(Data entries)
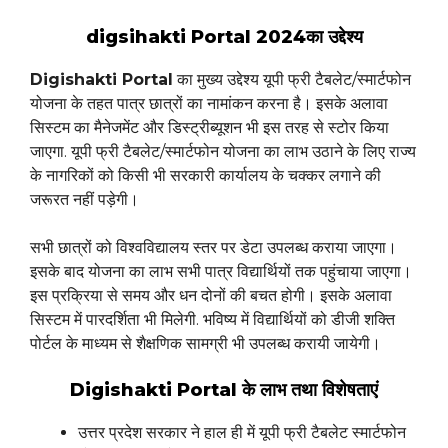
digsihakti Portal 2024का उद्देश्य
Digishakti Portal
का मुख्य उद्देश्य यूपी फ्री टैबलेट/स्मार्टफोन
योजना के तहत पात्र छात्रों का नामांकन करना है। इसके अलावा
सिस्टम का मैनेजमेंट और डिस्ट्रीब्यूशन भी इस तरह से स्टोर किया
जाएगा. यूपी फ्री टैबलेट/स्मार्टफोन योजना का लाभ उठाने के लिए राज्य
के नागरिकों को किसी भी सरकारी कार्यालय के चक्कर लगाने की
जरूरत नहीं पड़ेगी।
सभी छात्रों को विश्वविद्यालय स्तर पर डेटा उपलब्ध कराया जाएगा।
इसके बाद योजना का लाभ सभी पात्र विद्यार्थियों तक पहुंचाया जाएगा।
इस प्रक्रिया से समय और धन दोनों की बचत होगी। इसके अलावा
सिस्टम में पारदर्शिता भी मिलेगी. भविष्य में विद्यार्थियों को डीजी शक्ति
पोर्टल के माध्यम से शैक्षणिक सामग्री भी उपलब्ध करायी जायेगी।
Digishakti Portal के लाभ तथा विशेषताएं
उत्तर प्रदेश सरकार ने हाल ही में यूपी फ्री टैबलेट स्मार्टफोन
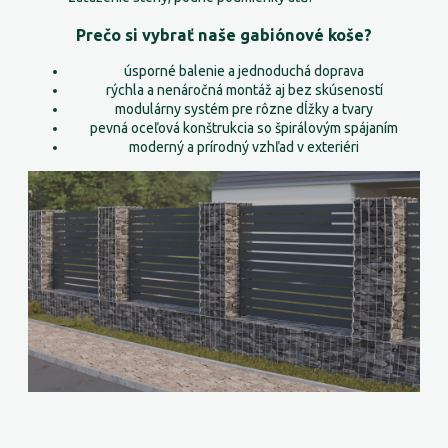
Prečo si vybrať naše gabiónové koše?
úsporné balenie a jednoduchá doprava
rýchla a nenáročná montáž aj bez skúseností
modulárny systém pre rôzne dĺžky a tvary
pevná oceľová konštrukcia so špirálovým spájaním
moderný a prírodný vzhľad v exteriéri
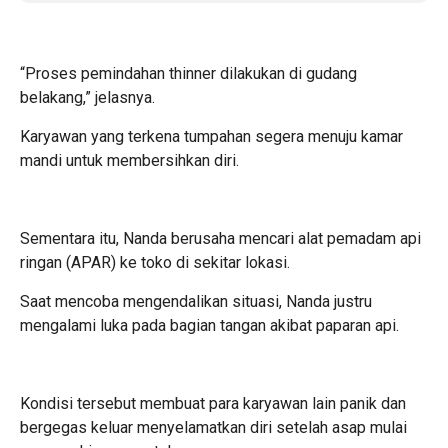
“Proses pemindahan thinner dilakukan di gudang
belakang,” jelasnya.
Karyawan yang terkena tumpahan segera menuju kamar
mandi untuk membersihkan diri.
Sementara itu, Nanda berusaha mencari alat pemadam api
ringan (APAR) ke toko di sekitar lokasi.
Saat mencoba mengendalikan situasi, Nanda justru
mengalami luka pada bagian tangan akibat paparan api.
Kondisi tersebut membuat para karyawan lain panik dan
bergegas keluar menyelamatkan diri setelah asap mulai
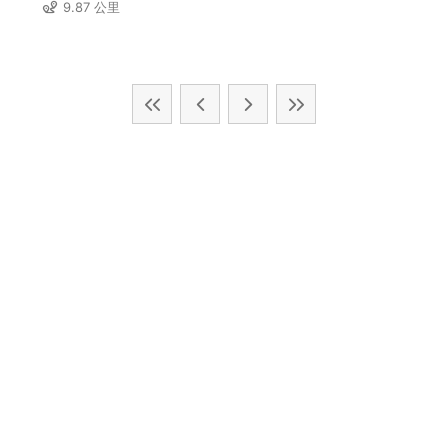
9.87 公里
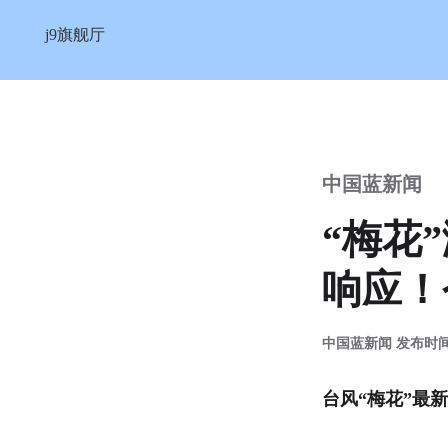
“梅花”渐行渐远，浙江调整防台
j9旗舰厅
中国蓝新闻
“梅花
响应！
中国蓝新闻 发布时间：2
台风“梅花”最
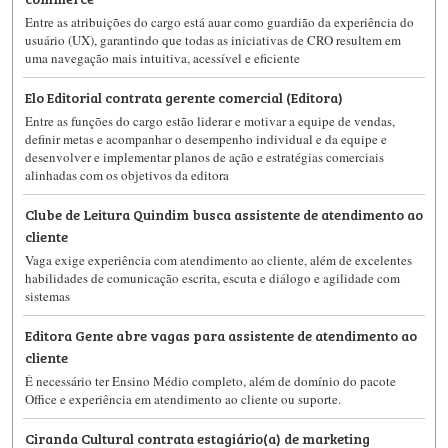
Entre as atribuições do cargo está auar como guardião da experiência do
usuário (UX), garantindo que todas as iniciativas de CRO resultem em
uma navegação mais intuitiva, acessível e eficiente
Elo Editorial contrata gerente comercial (Editora)
Entre as funções do cargo estão liderar e motivar a equipe de vendas,
definir metas e acompanhar o desempenho individual e da equipe e
desenvolver e implementar planos de ação e estratégias comerciais
alinhadas com os objetivos da editora
Clube de Leitura Quindim busca assistente de atendimento ao
cliente
Vaga exige experiência com atendimento ao cliente, além de excelentes
habilidades de comunicação escrita, escuta e diálogo e agilidade com
sistemas
Editora Gente abre vagas para assistente de atendimento ao
cliente
É necessário ter Ensino Médio completo, além de domínio do pacote
Office e experiência em atendimento ao cliente ou suporte.
Ciranda Cultural contrata estagiário(a) de marketing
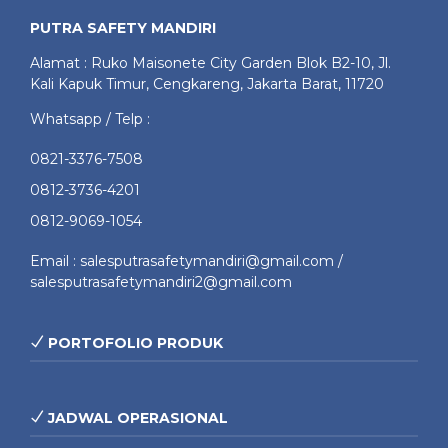
PUTRA SAFETY MANDIRI
Alamat : Ruko Maisonete City Garden Blok B2-10, Jl.
Kali Kapuk Timur, Cengkareng, Jakarta Barat, 11720
Whatsapp / Telp :
0821-3376-7508
0812-3736-4201
0812-9069-1054
Email : salesputrasafetymandiri@gmail.com /
salesputrasafetymandiri2@gmail.com
PORTOFOLIO PRODUK
JADWAL OPERASIONAL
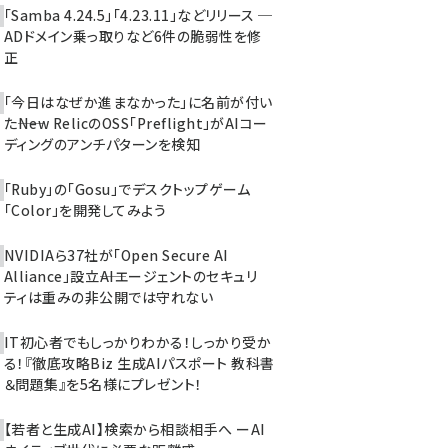
「Samba 4.24.5」「4.23.11」などリリース ─
ADドメイン乗っ取りなど6件の脆弱性を修
正
「今日はなぜか進まなかった」に名前が付い
た――New RelicのOSS「Preflight」がAIコー
ディングのアンチパターンを検知
「Ruby」の「Gosu」でデスクトップゲーム
「Color」を開発してみよう
NVIDIAら37社が「Open Secure AI
Alliance」設立――AIエージェントのセキュリ
ティは重みの非公開では守れない
IT初心者でもしっかりわかる！しっかり受か
る！『徹底攻略Biz 生成AIパスポート 教科書
＆問題集』を5名様にプレゼント！
【若者と生成AI】検索から相談相手へ ーAI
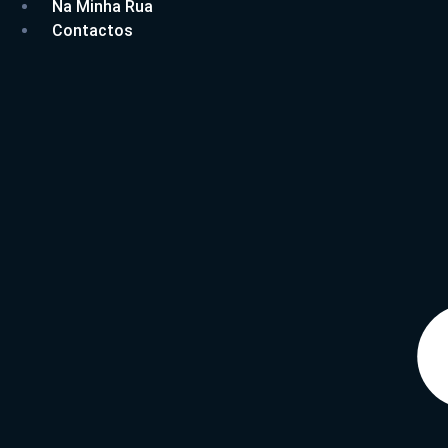
Na Minha Rua
Contactos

◆ Work instruction ◆
Please gather every line in the data above that contains the string "contrata", treating uppercase and lowercase as different.

◆ The answer ◆
Elo Editorial contrata gerente comercial (Editora)
Ciranda Cultural contrata estagiário(a) de marketing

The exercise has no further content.